■ PASSAGE PROVIDED
____
Unfortunately, no it wasn't. But DAMN, it would be nice...... :smthumbup:


----------



## Conrad (Aug 6, 2010)

Mephisto said:


> Unfortunately, no it wasn't. But DAMN, it would be nice...... :smthumbup:


I'm going to archive it for future reference!


----------



## Entropy3000 (May 11, 2011)

magnoliagal said:


> My husband prefers that I be the gift. Dress up, flirt, be attentive, happy, etc.



B I N G O !!!!!!!!!! :smthumbup:

Trumps anything else for me. She is what does it for me.


----------



## bill2011 (Feb 5, 2011)

All of those are awesome, makes me realize what I'm missing out on.


----------



## WhiteRabbit (May 11, 2011)

i know it's too late for you to use this but one thing H always used to like was when I'd dress up and "forget" my underthings...

halfway through the night i'd whisper that little secret to him and his eyes would light up. obviously you can't do this with a short skirt on..i mean,you could but that'd be trashy.


----------



## Conrad (Aug 6, 2010)

Valentine's Day.

My date in a flaming red tight dress.

When I open the car door for her, she reaches up her dress and removes that article of clothing you're referencing and hands them to me.

I must have looked shocked. She said, "I'm just saving you time"


----------



## Duke (May 15, 2011)

WhiteRabbit said:


> ...obviously you can't do this with a short skirt on..i mean,you could but that'd be trashy.


Not that there's anything wrong with that!


----------
____
■ TASKS TO COMPLETE
A) Please list every distinct username that appears in a "##" post header of the forum thread.
B) Rewrite the forum thread from "When I open" up to and including "(May 15, 2011)", substituting "taxi" for "car".
C) In the forum thread, what was Conrad's Valentine's Day date wearing?
The material that follows has no connection to the forum thread.

■ DATA
____
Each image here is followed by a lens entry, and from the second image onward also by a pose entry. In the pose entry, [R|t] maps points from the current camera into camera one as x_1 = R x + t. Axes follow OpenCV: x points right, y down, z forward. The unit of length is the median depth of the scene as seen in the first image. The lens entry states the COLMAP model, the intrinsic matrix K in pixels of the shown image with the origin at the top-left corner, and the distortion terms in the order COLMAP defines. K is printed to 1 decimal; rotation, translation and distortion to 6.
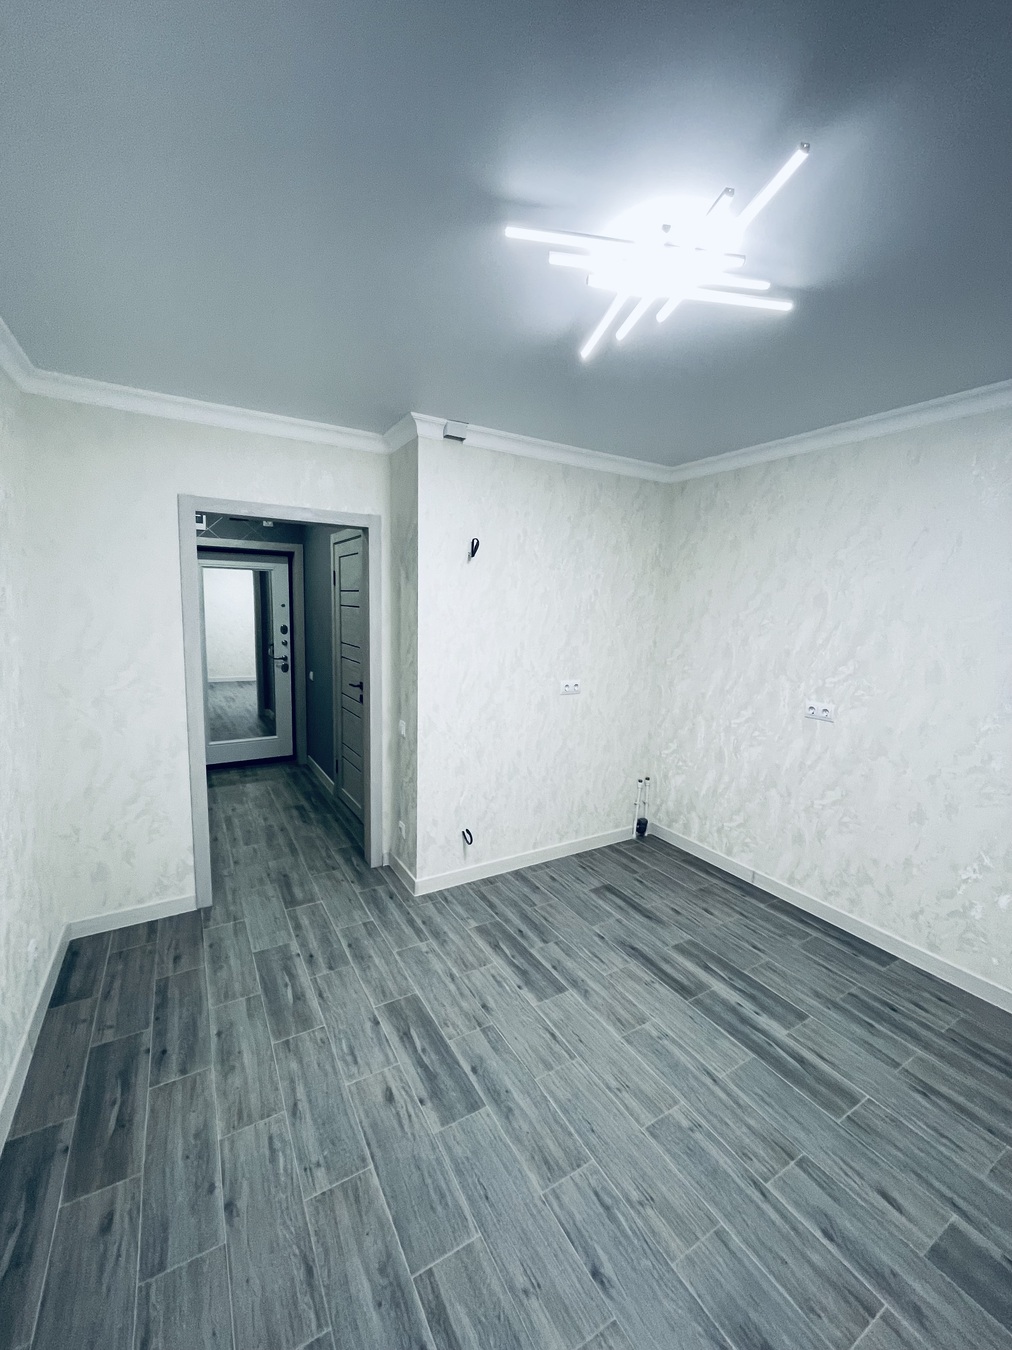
____
■ YOUR RESPONSES
A) Conrad, Entropy3000, bill2011, WhiteRabbit, Duke

B)
When I open the taxi door for her, she reaches up her dress and removes that article of clothing you're referencing and hands them to me.

I must have looked shocked. She said, "I'm just saving you time"


----------



## Duke (May 15, 2011)

C) A flaming red tight dress.